La desmesura en que vivimos no tiene buen pronóstico. No nos
cabe componer una medida común para las cosas importantes en la vida. La
diversidad humana es ilimitada: diversidad de culturas, de perspectivas, de
maneras de ver y de valorar las cosas. Las estadísticas nos dicen que los
problemas que agobian a las sociedades varían tanto como sus situaciones. Y no
es solo que haya diferentes ordenamientos de lo que importa a las gentes, es
también que los distintos sistemas de valores son inconmensurables. No es que
sean incomparables, de hecho estamos continuamente contrastando nuestros
valores y los suyos, montando guerras o en conflictos inacabables por las
diferencias. Comparamos pero no con-mensuramos.

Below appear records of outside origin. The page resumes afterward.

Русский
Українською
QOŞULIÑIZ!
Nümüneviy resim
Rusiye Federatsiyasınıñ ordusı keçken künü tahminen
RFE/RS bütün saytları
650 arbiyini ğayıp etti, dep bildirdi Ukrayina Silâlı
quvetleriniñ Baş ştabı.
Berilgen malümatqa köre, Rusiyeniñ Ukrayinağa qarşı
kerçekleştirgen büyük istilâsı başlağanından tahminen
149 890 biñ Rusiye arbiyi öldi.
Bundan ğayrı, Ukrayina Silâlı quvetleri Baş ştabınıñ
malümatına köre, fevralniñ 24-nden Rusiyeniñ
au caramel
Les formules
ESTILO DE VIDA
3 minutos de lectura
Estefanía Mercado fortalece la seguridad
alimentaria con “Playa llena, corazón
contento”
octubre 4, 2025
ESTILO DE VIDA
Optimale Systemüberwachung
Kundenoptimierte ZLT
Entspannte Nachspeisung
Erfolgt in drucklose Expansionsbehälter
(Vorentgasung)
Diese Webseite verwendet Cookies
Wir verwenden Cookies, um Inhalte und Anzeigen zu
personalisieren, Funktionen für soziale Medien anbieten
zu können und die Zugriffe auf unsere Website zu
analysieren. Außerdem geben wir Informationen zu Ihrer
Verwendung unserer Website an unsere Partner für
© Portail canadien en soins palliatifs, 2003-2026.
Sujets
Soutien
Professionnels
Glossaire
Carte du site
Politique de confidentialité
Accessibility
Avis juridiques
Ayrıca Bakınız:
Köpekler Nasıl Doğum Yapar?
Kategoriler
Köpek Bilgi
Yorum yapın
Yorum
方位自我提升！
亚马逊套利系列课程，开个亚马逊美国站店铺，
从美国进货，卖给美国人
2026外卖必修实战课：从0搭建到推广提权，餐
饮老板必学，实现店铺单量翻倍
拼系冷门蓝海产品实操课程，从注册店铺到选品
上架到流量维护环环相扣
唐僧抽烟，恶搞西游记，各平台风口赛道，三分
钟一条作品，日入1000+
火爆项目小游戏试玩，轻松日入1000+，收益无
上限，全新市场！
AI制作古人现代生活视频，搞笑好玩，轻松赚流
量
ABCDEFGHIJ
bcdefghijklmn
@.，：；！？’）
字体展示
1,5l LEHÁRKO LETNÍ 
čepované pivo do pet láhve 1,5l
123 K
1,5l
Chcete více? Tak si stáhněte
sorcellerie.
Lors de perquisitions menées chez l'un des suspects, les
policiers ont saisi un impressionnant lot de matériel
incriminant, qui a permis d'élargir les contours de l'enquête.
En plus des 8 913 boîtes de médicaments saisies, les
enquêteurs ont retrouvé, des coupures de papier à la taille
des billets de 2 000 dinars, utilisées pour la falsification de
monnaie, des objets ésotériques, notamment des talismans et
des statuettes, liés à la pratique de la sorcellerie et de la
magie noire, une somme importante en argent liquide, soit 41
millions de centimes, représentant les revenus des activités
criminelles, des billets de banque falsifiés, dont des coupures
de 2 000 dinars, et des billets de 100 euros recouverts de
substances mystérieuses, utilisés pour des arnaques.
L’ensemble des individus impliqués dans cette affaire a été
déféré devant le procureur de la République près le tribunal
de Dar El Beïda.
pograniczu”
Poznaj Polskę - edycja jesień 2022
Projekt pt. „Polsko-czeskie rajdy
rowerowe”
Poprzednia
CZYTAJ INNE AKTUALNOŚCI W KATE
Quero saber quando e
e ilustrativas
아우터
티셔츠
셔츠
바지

No hay medidas que nos resuelvan la pregunta de si nuestros
valores son mejores o peores que los de los otros. Buscamos la objetividad y
encontramos la controversia o el conflicto. La dialéctica de los conflictos es
la madre de la historia. Todo eso es cierto. Pero cabe repensar si no la mesura
común sí al menos las escalas donde convergen las diferencias.
Para bien o para mal, hay ciertos hechos básicos sobre la
humanidad que definen si no una medida, sí al menos una escala común. El
primero es la fragilidad, la mortalidad. Nuestro tiempo es limitado. Muy
limitado. Aunque nuestro conocimiento se mueva hasta las profundidades cósmicas
y nuestras esperanzas o fe discurran por los tiempos de la historia o la
eternidad, lo más cierto de la vida es que no tenemos tiempo. La limitación del
intervalo entre la cuna y la tumba no nos da una medida común, pero sí una escala
que solo la insania puede olvidar. Que nuestra vida es corta es la razón por la
que las cosas significan e importan. Si fuéramos inmortales, nada sería
relevante, nada sería nuevo bajo el sol, nada sería más o menos, todo volvería
a ser lo mismo.
Amamos y odiamos porque sabemos que nuestro tiempo se acaba.

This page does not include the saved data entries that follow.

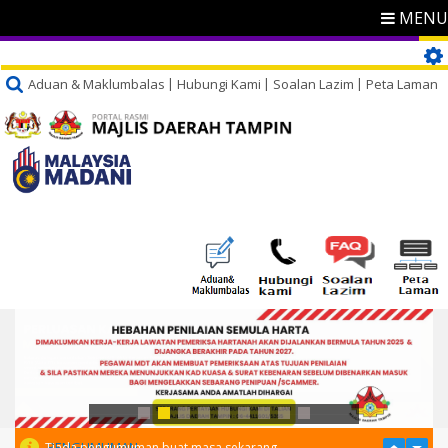
MENU
Aduan & Maklumbalas
Hubungi Kami
Soalan Lazim
Peta Laman
PENGUMUMAN
Tiada pengumuman buat masa sekarang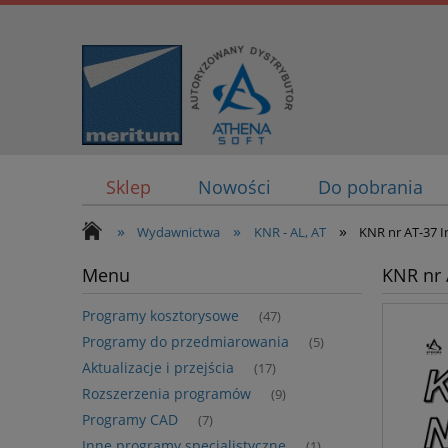
Sklep
Nowości
Do pobrania
»
»
»
Wydawnictwa
KNR - AL, AT
KNR nr AT-37 I
Menu
KNR nr 
Programy kosztorysowe
(47)
Programy do przedmiarowania
(5)
Aktualizacje i przejścia
(17)
Rozszerzenia programów
(9)
Programy CAD
(7)
Inne programy specjalistyczne
(1)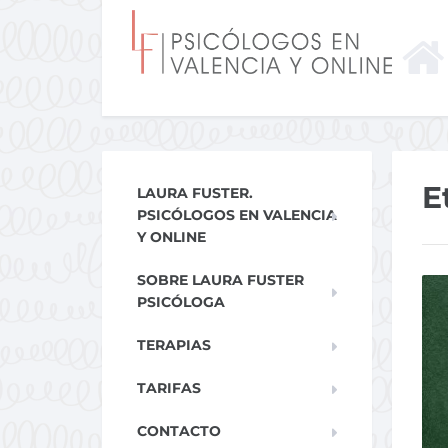
E
LAURA FUSTER.
PSICÓLOGOS EN VALENCIA
Y ONLINE
SOBRE LAURA FUSTER
PSICÓLOGA
TERAPIAS
TARIFAS
CONTACTO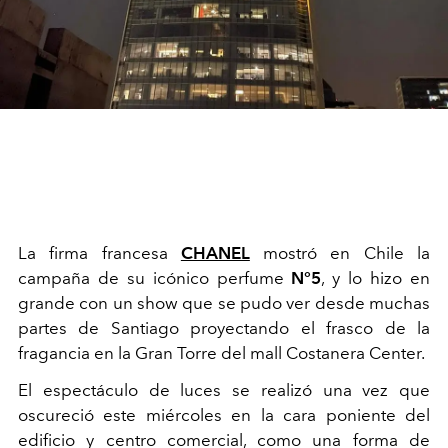
La firma francesa
CHANEL
mostró en Chile la
campaña de su icónico perfume
N°5
, y lo hizo en
grande con un show que se pudo ver desde muchas
partes de Santiago proyectando el frasco de la
fragancia en la Gran Torre del mall Costanera Center.
El espectáculo de luces se realizó una vez que
oscureció este miércoles en la cara poniente del
edificio y centro comercial, como una forma de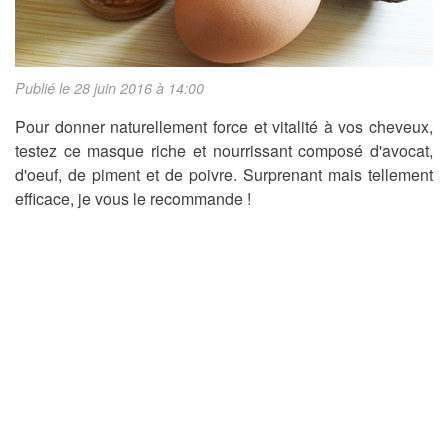
Publié le 28 juin 2016 à 14:00
Pour donner naturellement force et vitalité à vos cheveux,
testez ce masque riche et nourrissant composé d'avocat,
d'oeuf, de piment et de poivre. Surprenant mais tellement
efficace, je vous le recommande !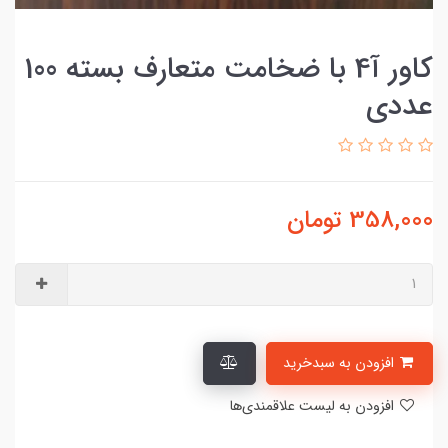
کاور آ4 با ضخامت متعارف بسته 100
عددی
358,000
تومان
افزودن به سبدخرید
افزودن به لیست علاقمندی‌ها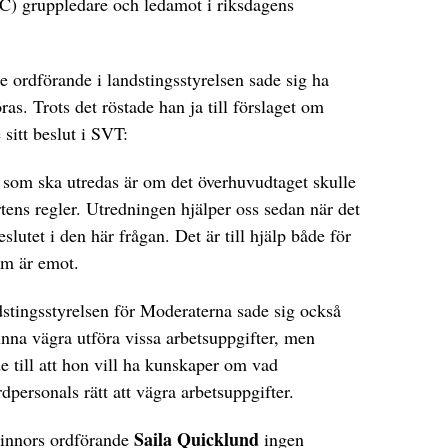
C) gruppledare och ledamot i riksdagens
ce ordförande i landstingsstyrelsen sade sig ha
öras. Trots det röstade han ja till förslaget om
 sitt beslut i SVT:
et som ska utredas är om det överhuvudtaget skulle
rtens regler. Utredningen hjälper oss sedan när det
eslutet i den här frågan. Det är till hjälp både för
om är emot.
dstingsstyrelsen för Moderaterna sade sig också
nna vägra utföra vissa arbetsuppgifter, men
e till att hon vill ha kunskaper om vad
ersonals rätt att vägra arbetsuppgifter.
Saila Quicklund
vinnors ordförande
ingen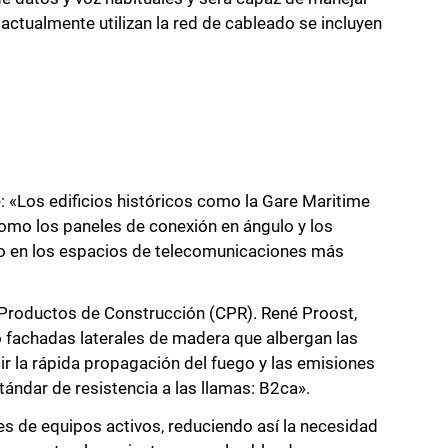
ctualmente utilizan la red de cableado se incluyen
: «Los edificios históricos como la Gare Maritime
omo los paneles de conexión en ángulo y los
do en los espacios de telecomunicaciones más
 Productos de Construcción (CPR). René Proost,
o fachadas laterales de madera que albergan las
ir la rápida propagación del fuego y las emisiones
tándar de resistencia a las llamas: B2ca».
es de equipos activos, reduciendo así la necesidad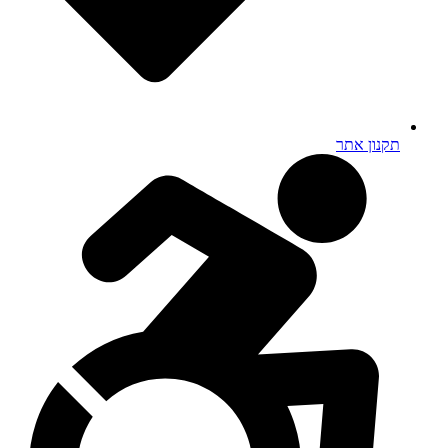
תקנון אתר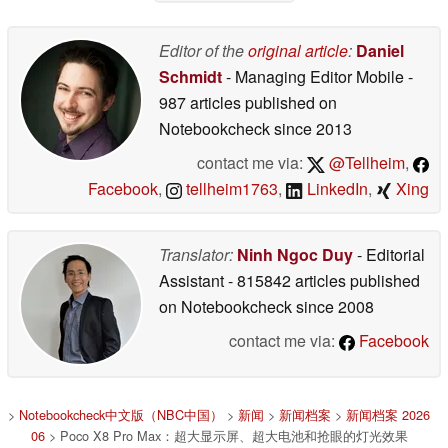
Editor of the
original article
:
Daniel
Schmidt
- Managing Editor Mobile
-
987 articles published on
Notebookcheck
since 2013
contact me via:
@Tellheim
,
Facebook
,
tellheim1763
,
LinkedIn
,
Xing
Translator:
Ninh Ngoc Duy
- Editorial
Assistant
- 815842 articles published
on Notebookcheck
since 2008
contact me via:
Facebook
>
Notebookcheck中文版（NBC中国）
>
新闻
>
新闻档案
>
新闻档案 2026
06
> Poco X8 Pro Max：超大显示屏、超大电池和抢眼的灯光效果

En eso consiste la vida. La vida inventó la muerte para renovarse sin descanso.
La conciencia de la finitud puede llevar a la ansiedad, tal como creían algunos
filósofos, pero en realidad es la fuente de todo valor. Amamos lo que sabemos
que vamos a perder y porque sabemos que vamos a perderlo lo amamos. Es la fe
básica que nace en las fuentes de la vida.

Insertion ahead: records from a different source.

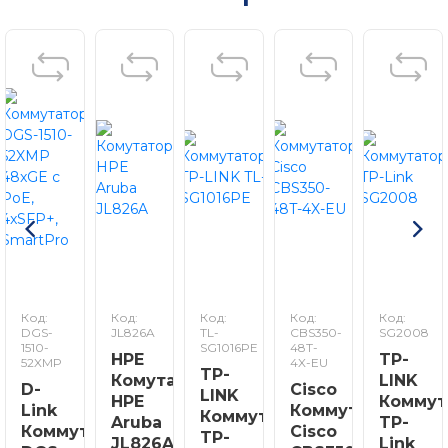
Код:
Код:
Код:
Код:
Код:
DGS-
JL826A
TL-
CBS350-
SG2008
1510-
SG1016PE
48T-
HPE
TP-
52XMP
4X-EU
TP-
Комутатор
LINK
D-
Cisco
LINK
HPE
Коммут
Link
Коммутатор
Коммутатор
Aruba
TP-
Коммутатор
Cisco
TP-
JL826A
Link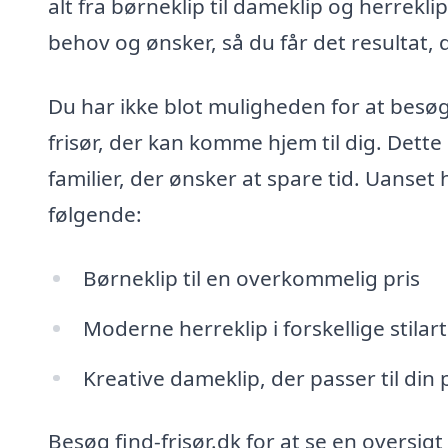
alt fra børneklip til dameklip og herreklip
behov og ønsker, så du får det resultat
Du har ikke blot muligheden for at besøg
frisør, der kan komme hjem til dig. Dette
familier, der ønsker at spare tid. Uanset
følgende:
Børneklip til en overkommelig pris
Moderne herreklip i forskellige stilar
Kreative dameklip, der passer til din
Besøg find-frisør.dk for at se en oversigt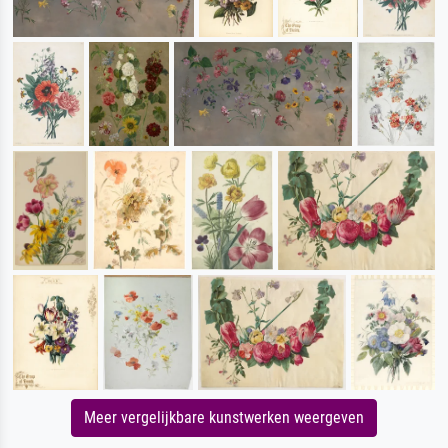
Meer vergelijkbare kunstwerken weergeven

La finitud nos ofrece una escala común: la altura de los
ojos, no las alturas del poder ni las alturas de la historia, sino la misma
fábrica de la que está hecho el tiempo y el espacio humanos. No es mucho, pero
no es poco, es tal vez el único hecho objetivo que es difícil discutir por más
que nos alejen las creencias y las ideologías. Y cuando afirmo que no es poco
lo hago porque de este hecho y de esta escala podemos extraer inferencias
básicas para encontrar si no medida si al menos mesura, en el sentido que este
término tiene en castellano: contención, prudencia, capacidad para establecer
los límites.
Y en esta mesura encontramos que las limitaciones del tiempo
y el espacio no son tan pequeñas como para que no podamos hablar de propiedades
que aparecen en la escala humana: la experiencia, esa capacidad que tenemos
para convertir lo que nos pasa en relato, en aprendizaje, en memoria. Gozos y
sufrimientos son diferentes en cada persona y en cada condición y cultura, pero
la posibilidad de experiencia, de construir relatos propios no es un logro
pequeño. La agencia, un término que aún la Real Academia no ha terminado de
aceptar en la acepción que usamos en filosofía y ciencias sociales: la
capacidad de intervenir en nuestro mundo y en nuestra vida según nuestra
libertad de pensamiento y razón. La posibilidad de experiencia, la posibilidad
de agencia es lo que permite hacer visible la escala humana cuando nos miramos
unos a otros a la altura de los ojos.